The scope defines what the approval covers. It should include resource, action type, maximum effect, and any exclusions. "Approve this one comment" is different from "approve all ticket updates in this run."

The expiry prevents stale approval. A grant may expire after time, after a resource version changes, after the agent observes new conflicting context, or after one execution attempt.

The postcondition says what must be verified after execution. If the approved action is to open a pull request, the system should fetch the pull request and record its id. If the action is to change a setting, it should read the setting back.

Where this goes wrong

The first failure is approving summaries instead of proposals. "This patch fixes the issue" is not enough. The reviewer needs the actual patch or a structured representation of the effect. Summaries are useful, but they are not the thing being authorized.

The second failure is approval reuse. A human approves a command. The command fails. The agent changes flags and reruns it. That might be reasonable, but it is a different action unless the approval explicitly allowed that retry pattern.

The third failure is hidden authority in the reviewer identity.
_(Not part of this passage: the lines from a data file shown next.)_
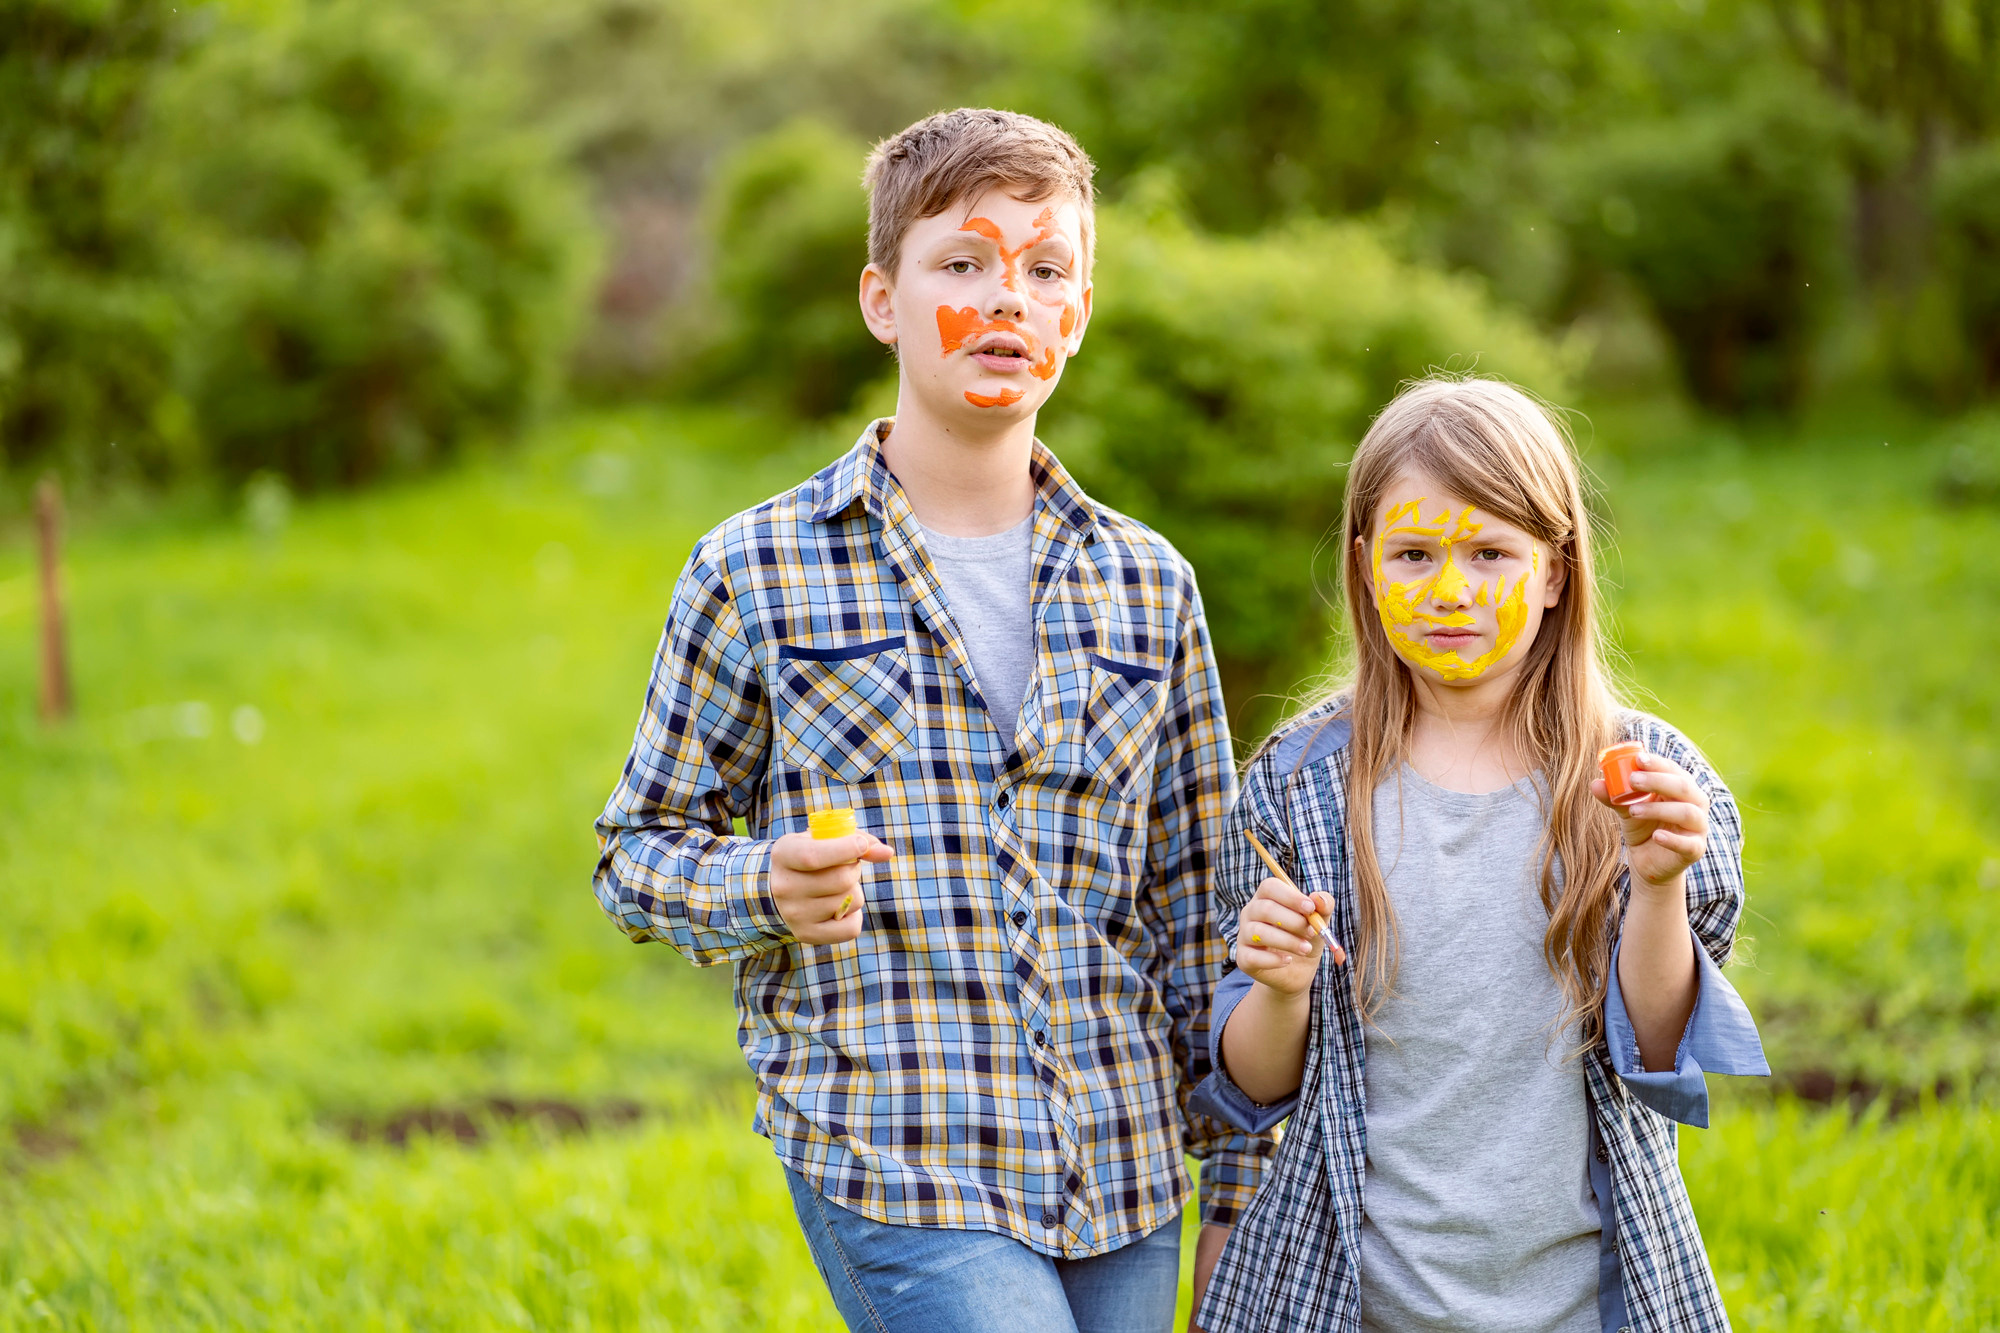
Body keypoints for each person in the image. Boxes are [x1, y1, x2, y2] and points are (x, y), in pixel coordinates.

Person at [593, 108, 1268, 1332]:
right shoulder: (757, 569)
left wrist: (1233, 1191)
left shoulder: (1147, 582)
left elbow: (1197, 911)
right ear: (880, 299)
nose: (1005, 298)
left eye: (1046, 269)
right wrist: (762, 886)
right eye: (960, 263)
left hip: (1119, 1165)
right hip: (896, 1150)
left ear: (1077, 311)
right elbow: (635, 851)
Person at [1187, 376, 1769, 1333]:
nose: (1450, 591)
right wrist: (1280, 986)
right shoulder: (1298, 787)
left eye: (1491, 552)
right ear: (1365, 566)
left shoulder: (1649, 781)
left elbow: (1658, 1053)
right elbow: (1255, 1089)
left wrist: (1657, 887)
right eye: (1415, 553)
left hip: (1588, 1299)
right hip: (1353, 1298)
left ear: (1555, 571)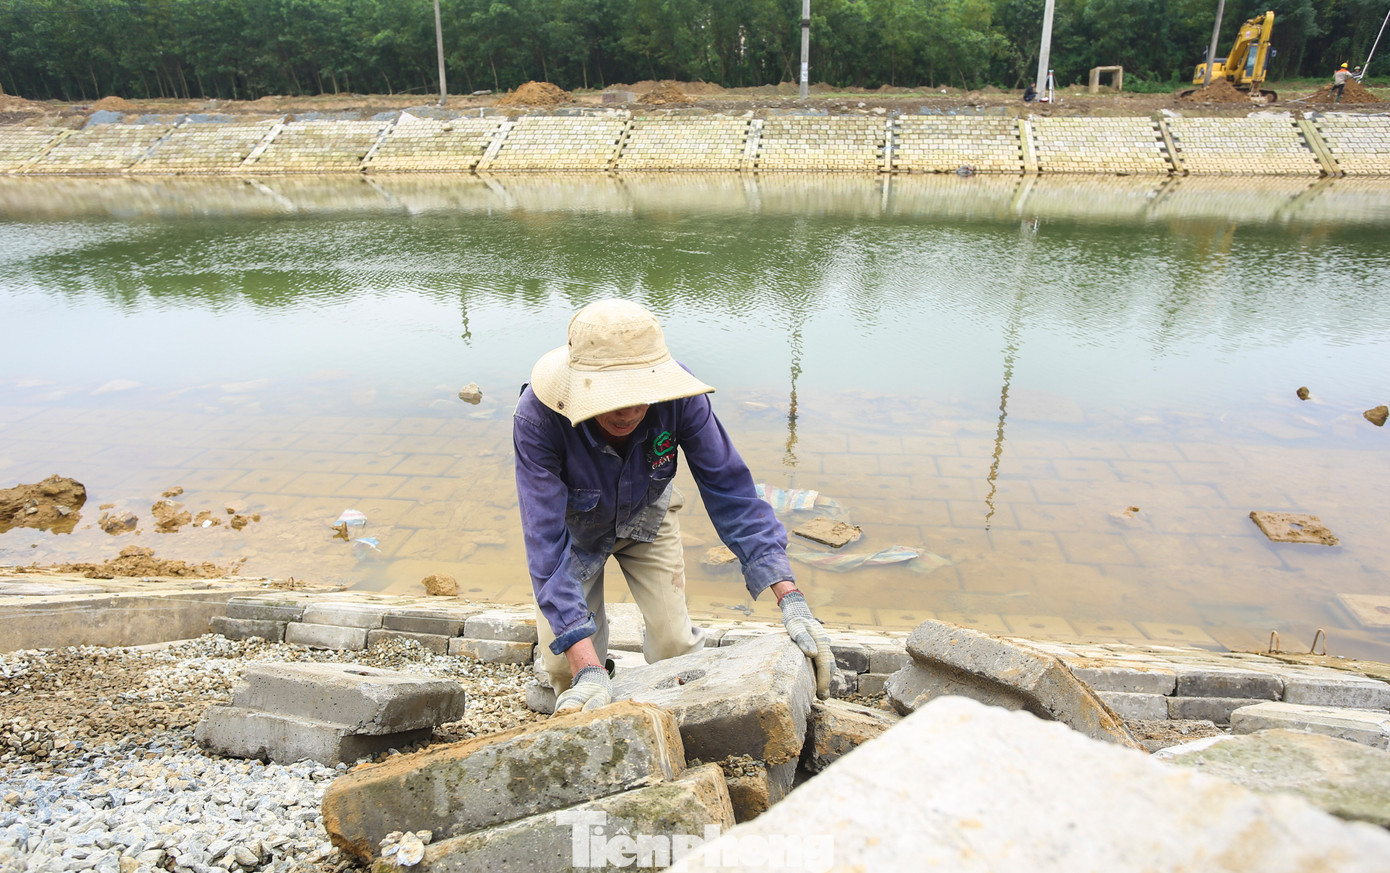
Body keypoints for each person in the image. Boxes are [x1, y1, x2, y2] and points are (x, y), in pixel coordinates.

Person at [514, 299, 834, 713]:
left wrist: (790, 598)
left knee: (676, 647)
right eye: (613, 399)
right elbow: (542, 538)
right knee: (564, 664)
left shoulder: (682, 398)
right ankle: (580, 691)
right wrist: (585, 664)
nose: (629, 412)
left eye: (640, 396)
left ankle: (676, 726)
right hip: (573, 533)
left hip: (648, 513)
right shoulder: (539, 417)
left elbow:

If any user in the chat can approve a production deploy, the approval protocol is only theater. The system needs to check that the approver has authority for the action.

The fourth failure is unclear denial. If a human says "not yet," the agent should record a denial or deferral, not keep asking in different words until it gets a yes. Repeated approval attempts can become social retry loops.

The counterpoint is that approval protocols can become exhausting. If every small write requires a detailed form, users will rubber-stamp or avoid the agent. The answer is to tier approvals by effect. Low-risk, reversible, in-scope writes can use lightweight approval. High-impact writes need precision.

What I do now

I make the approval request show the exact effect. For code, show the diff. For messages, show the final body. For ticket changes, show field updates. For commands, show command, target, working directory, and expected writes.

I bind the approval to a proposal hash and resource version. If the proposal changes or the resource changes, the approval no longer applies. This is one of the simplest ways to prevent approval drift.

I make denial and expiry first-class. A denied action should not be retried with cosmetic wording. An expired approval should not be revived from transcript memory. The agent can ask for a new approval, but it should be clear that this is a new decision.

I record approvals outside the model. The transcript can include the conversation, but the enforcement layer needs a structured grant: who approved, what they approved, when, under what conditions, and what happened afterward.

Closing takeaway

A human in the loop is only useful if the loop has a protocol. Approval must attach to a specific action, not to the agent's general desire to make progress.